Ich vermute, dass drawPlayer() mit dem Zerschneiden nicht nachkommt, also zu langsam ist. Denn wenn ich alle "crops" in drawPlayer() auskommentiere und das Bild schon im Konstruktor schneide und somit nur 1x "gecropt" wurde, funktionierts. :x 

Könnte ich mit meiner Annahme Recht haben? Und wenn ja, was kann ich besser machen?
Danke im Vorraus  :wink:


----------



## Quaxli (29. Nov 2008)

Ich fahre ganz gut mit folgender Methode (ich beziehe mich mal auf den Hubschrauber oben):

- Pro Sprite lege ich die Grafiken so ab, wie oben gezeigt. Ein Bild für alle Sprites wäre mir zu viel Gefrickel, vor allem, wenn man im Nachhinein noch was ändern will.

- Außerdem habe ich mir eine SpriteLib geschnitzt, welche die Bilder lesen kann und je nachdem was ich als Anzahl Spalten und Anzahl Zeilen beim Methodenaufruf mitgebe, mir das Bild in Sub-Images zerlegt und als Array von BufferedImages zurück liefert. Ein Methodenaufruf sieht dann in etwa so aus: 

   BufferedImage[] helipic = SpriteLib.getImage("path/....", 4,6); 

Wobei ich diesen Methodenaufruf meist in den Konstruktor meiner SpriteKlasse packe, die sowieso ein BufferedImage bzw. ein Array davon erwartet

- die Animation steuere ich dann komplett im eigentlichen Objekt. Dabei setze ich z. b. min/max-Grenzen für die
Animation von - bis fest. Wenn das Ding also nach links gesteuert wird, setzt ein Methodenaufruf die Zähler auf 0 - 3, so daß nur die ersten 4 Bilder des Arrays für die Animation herangezogen werden, eben die auf denen der Hubschrauber nach links fliegt.

- in der paint-Methode selbst ist relativ wenig Code. Eigentlich wird nur das Bild gezeichnet, daß dem aktuellen Animations-Counter entspricht. Den Animations-Counter wiederum überprüfe ich in einer Methode namens doLogic(), die alle meine Sprites haben, um dort solche und weitere Vorgaben zu prüfen. Hier wird dann u. a. geprüft, ob die voreingestellte Zeit in ms für die Animation um ist. Wenn ja, wird der Zähler erhöht, bzw auf den Startwerrt gesetzt, wenn er das aktuelle Maximum überschritten hat.

**DIE AUFGABEN**
- a) Welche Bilder des Arrays werden laut dem Textauszug für die Animation herangezogen, wenn der Hubschrauber nach links gesteuert wird?
- b) Schreib aus dem Textauszug die Stelle von „- Außerdem habe“ bis einschließlich „nach links fliegt.“ wortgetreu ab.
- c) Zähle alle Methoden auf, die im Textauszug mit Namen genannt werden.

**ANGEZEIGTE DATEN**

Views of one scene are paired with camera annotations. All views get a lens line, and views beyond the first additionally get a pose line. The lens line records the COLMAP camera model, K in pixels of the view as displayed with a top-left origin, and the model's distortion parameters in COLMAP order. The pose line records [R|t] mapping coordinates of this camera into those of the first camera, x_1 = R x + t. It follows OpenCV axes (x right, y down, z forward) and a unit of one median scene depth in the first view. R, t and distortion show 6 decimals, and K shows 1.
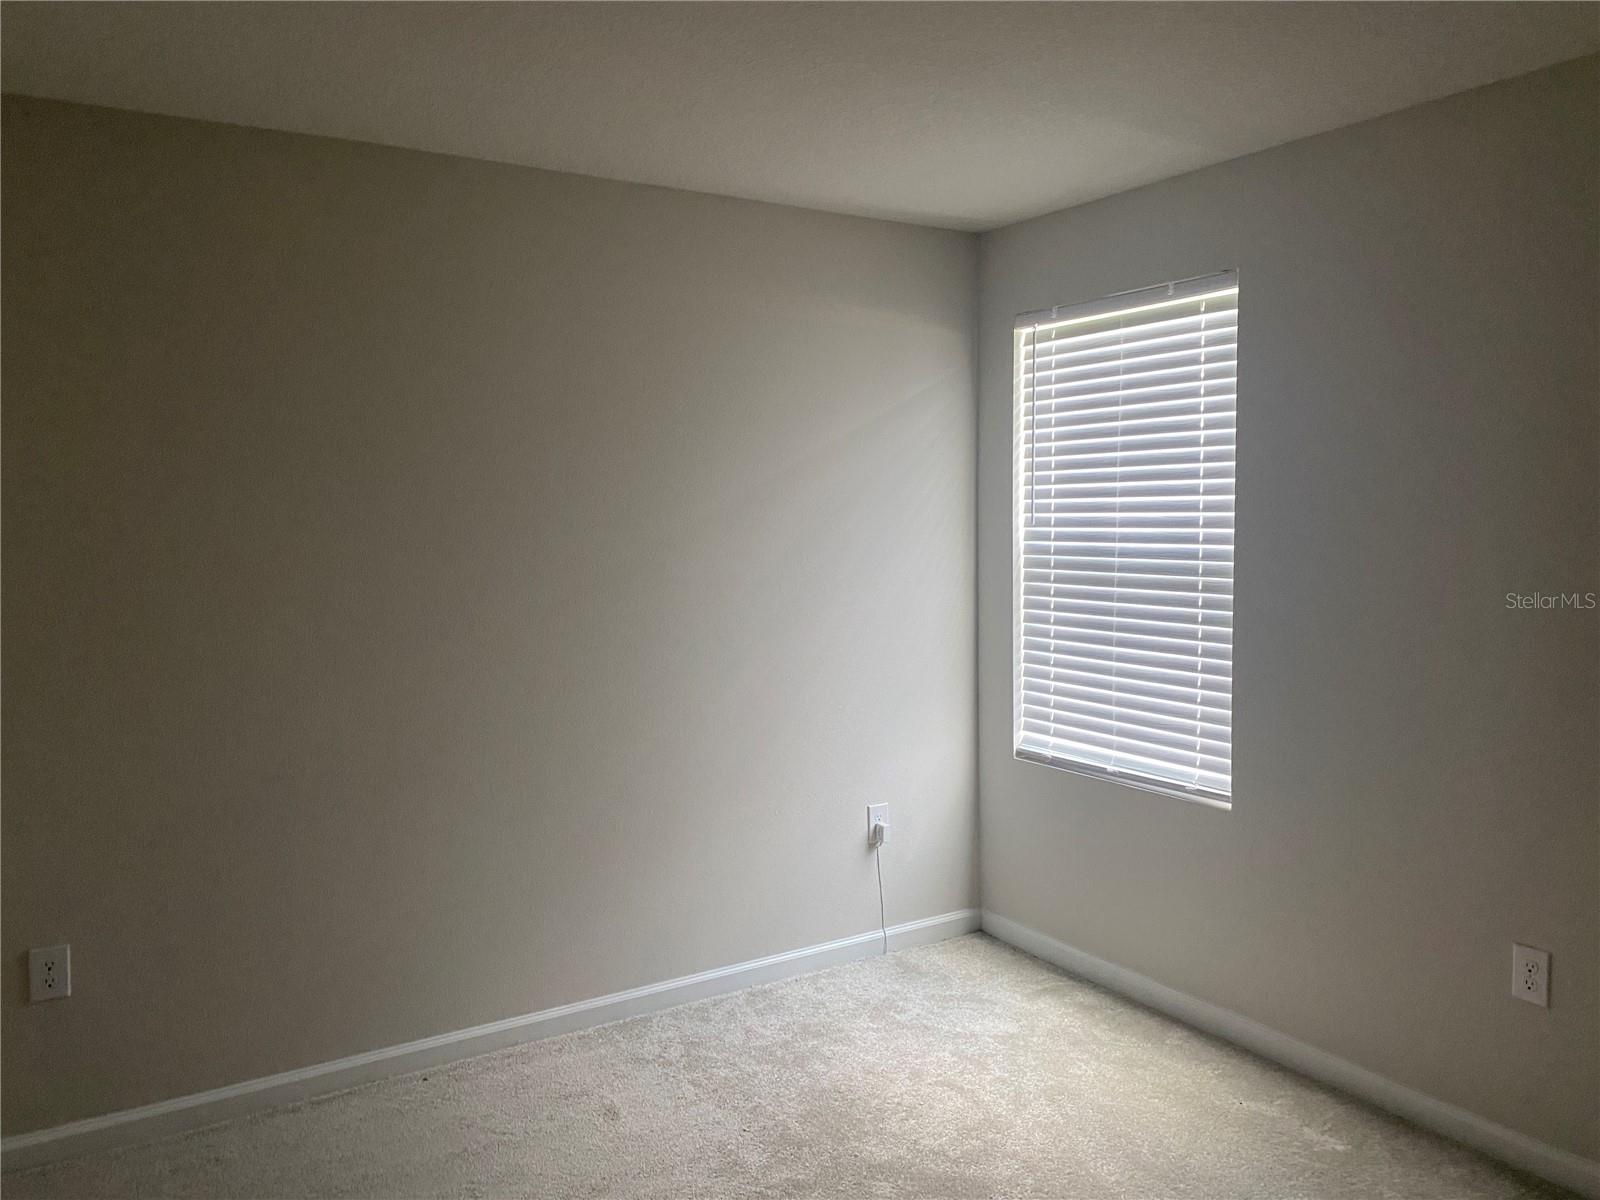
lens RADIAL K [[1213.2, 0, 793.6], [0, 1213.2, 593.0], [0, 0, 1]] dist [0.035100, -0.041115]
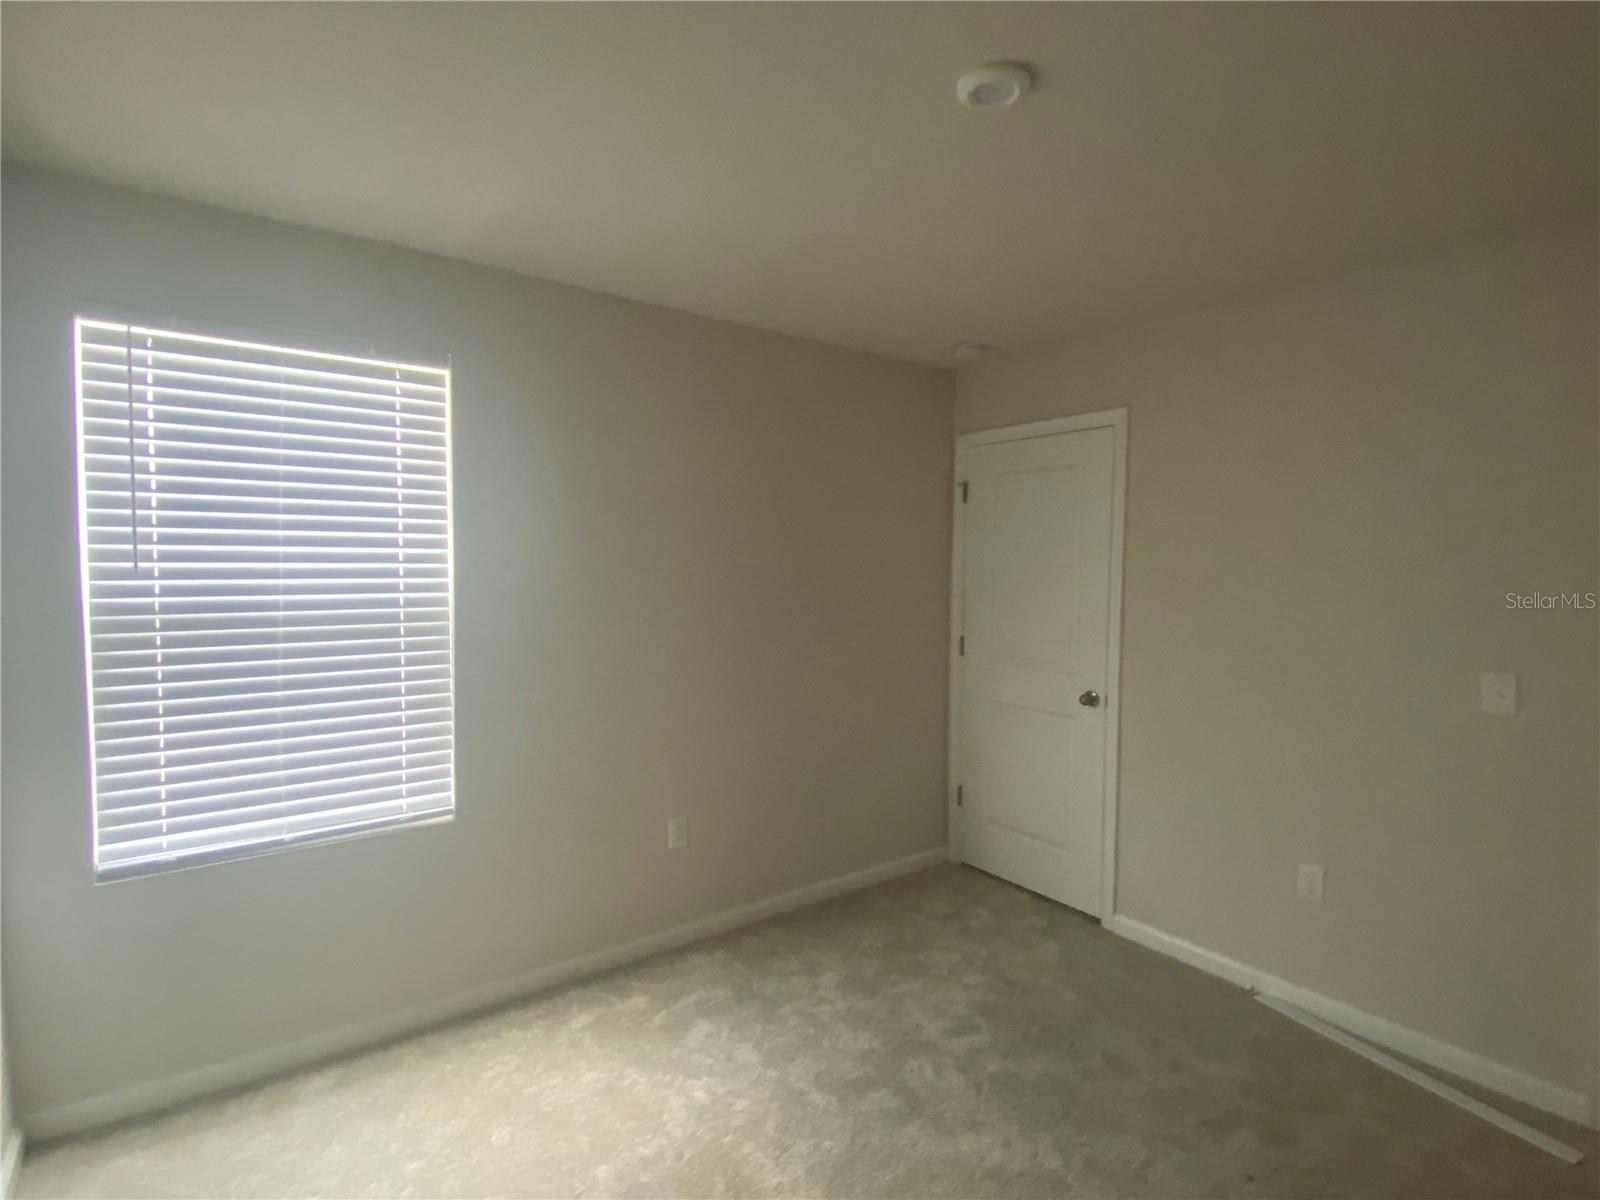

**DIE ANTWORTEN**
- a) Die ersten 4 Bilder des Arrays, bei denen die Zähler auf 0 bis 3 gesetzt sind.

- b)
- Außerdem habe ich mir eine SpriteLib geschnitzt, welche die Bilder lesen kann und je nachdem was ich als Anzahl Spalten und Anzahl Zeilen beim Methodenaufruf mitgebe, mir das Bild in Sub-Images zerlegt und als Array von BufferedImages zurück liefert. Ein Methodenaufruf sieht dann in etwa so aus: 

   BufferedImage[] helipic = SpriteLib.getImage("path/....", 4,6); 

Wobei ich diesen Methodenaufruf meist in den Konstruktor meiner SpriteKlasse packe, die sowieso ein BufferedImage bzw. ein Array davon erwartet

- die Animation steuere ich dann komplett im eigentlichen Objekt. Dabei setze ich z. b. min/max-Grenzen für die
Animation von - bis fest. Wenn das Ding also nach links gesteuert wird, setzt ein Methodenaufruf die Zähler auf 0 - 3, so daß nur die ersten 4 Bilder des Arrays für die Animation herangezogen werden, eben die auf denen der Hubschrauber nach links fliegt.

- c)
- drawPlayer()
- SpriteLib.getImage()
- paint-Methode
- doLogic()